Копирование, воспроизведение и иное использование электронной книги, ее частей, фрагментов и элементов, выходящее за пределы частного использования в личных (некоммерческих) целях, без согласия правообладателя является незаконным и влечет уголовную, административную и гражданскую ответственность.


© 2008 by Ursula K. Le Guin

Published by arrangement with Synopsis Literary Agency and Ginger Clark Literary, LLC.
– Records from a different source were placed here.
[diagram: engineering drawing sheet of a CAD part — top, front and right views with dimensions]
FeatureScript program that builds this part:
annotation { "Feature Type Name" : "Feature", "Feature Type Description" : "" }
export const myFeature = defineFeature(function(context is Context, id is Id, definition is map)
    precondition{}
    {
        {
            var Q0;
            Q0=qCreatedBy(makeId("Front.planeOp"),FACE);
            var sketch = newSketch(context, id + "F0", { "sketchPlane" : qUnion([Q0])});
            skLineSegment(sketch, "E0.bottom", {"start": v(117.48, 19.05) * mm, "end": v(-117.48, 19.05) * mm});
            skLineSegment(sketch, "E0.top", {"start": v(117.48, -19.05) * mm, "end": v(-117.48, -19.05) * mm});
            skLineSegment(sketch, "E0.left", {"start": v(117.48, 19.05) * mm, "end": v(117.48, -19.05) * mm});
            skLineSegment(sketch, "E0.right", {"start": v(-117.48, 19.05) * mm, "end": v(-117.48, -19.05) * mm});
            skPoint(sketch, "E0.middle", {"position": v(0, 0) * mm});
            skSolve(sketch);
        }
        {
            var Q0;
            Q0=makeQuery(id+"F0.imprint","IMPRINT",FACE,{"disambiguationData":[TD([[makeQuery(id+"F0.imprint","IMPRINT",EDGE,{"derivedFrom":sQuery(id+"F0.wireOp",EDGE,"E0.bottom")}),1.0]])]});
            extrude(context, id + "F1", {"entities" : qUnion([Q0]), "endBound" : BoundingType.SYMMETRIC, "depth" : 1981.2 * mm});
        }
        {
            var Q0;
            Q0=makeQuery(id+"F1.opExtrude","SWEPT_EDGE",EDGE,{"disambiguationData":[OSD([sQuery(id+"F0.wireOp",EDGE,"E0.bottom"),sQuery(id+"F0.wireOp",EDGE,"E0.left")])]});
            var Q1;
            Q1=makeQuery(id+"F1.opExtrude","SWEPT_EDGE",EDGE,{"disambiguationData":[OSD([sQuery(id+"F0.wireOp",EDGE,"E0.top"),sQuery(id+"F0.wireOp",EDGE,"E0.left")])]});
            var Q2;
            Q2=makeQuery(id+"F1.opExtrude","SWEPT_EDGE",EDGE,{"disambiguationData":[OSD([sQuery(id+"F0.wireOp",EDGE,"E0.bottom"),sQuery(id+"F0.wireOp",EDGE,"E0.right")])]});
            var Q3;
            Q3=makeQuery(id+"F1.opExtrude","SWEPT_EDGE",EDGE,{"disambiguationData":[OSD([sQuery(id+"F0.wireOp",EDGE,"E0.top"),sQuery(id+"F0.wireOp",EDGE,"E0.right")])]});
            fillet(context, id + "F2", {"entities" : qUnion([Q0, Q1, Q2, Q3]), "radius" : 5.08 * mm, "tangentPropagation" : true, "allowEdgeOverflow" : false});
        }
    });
© И. Тогоева, перевод, 2009

© Издание на русском языке, оформление. ООО «Альпина нон-фикшн», 2024

* * *

sola domum et tantas servabat filia sedes,iam matura viro, iam plenis nubilis annis.multi illam magno e Latio totaque petebantAusonia…Единственная дочь его, созревшаядля мужа и брачных лет достигшая,хозяйничала во дворце высоком.И в Лации{1}, да и всей Авзонии{2}просторной немало жениховее руки искали…[1]

Мне шел девятнадцатый год, когда майским днем я отправилась к устью нашей великой реки за солью для приготовления священной пищи. Я взяла с собой только Титу и Маруну, но отец мой отправил с нами еще и старого домашнего раба, а также мальчика-погонщика с осликом, чтобы отвезти соль домой. До солончаков от нашего дома всего несколько миль, но мы превратили эту прогулку в настоящее маленькое путешествие: нагрузили бедного ослика провизией, шли не торопясь и добрались туда лишь к вечеру, а потом устроили роскошное пиршество на вершине поросшей травой дюны. Оттуда были хорошо видны и море, и песчаные отмели в устье реки. Мы разожгли костер и впятером славно поужинали у огня, а потом еще долго рассказывали всякие истории и пели песни, пока солнце не село за море и легкие майские сумерки не начали сгущаться, становясь темно-синими. Лишь с наступлением темноты мы наконец угомонились и легли спать, овеваемые свежим морским ветерком.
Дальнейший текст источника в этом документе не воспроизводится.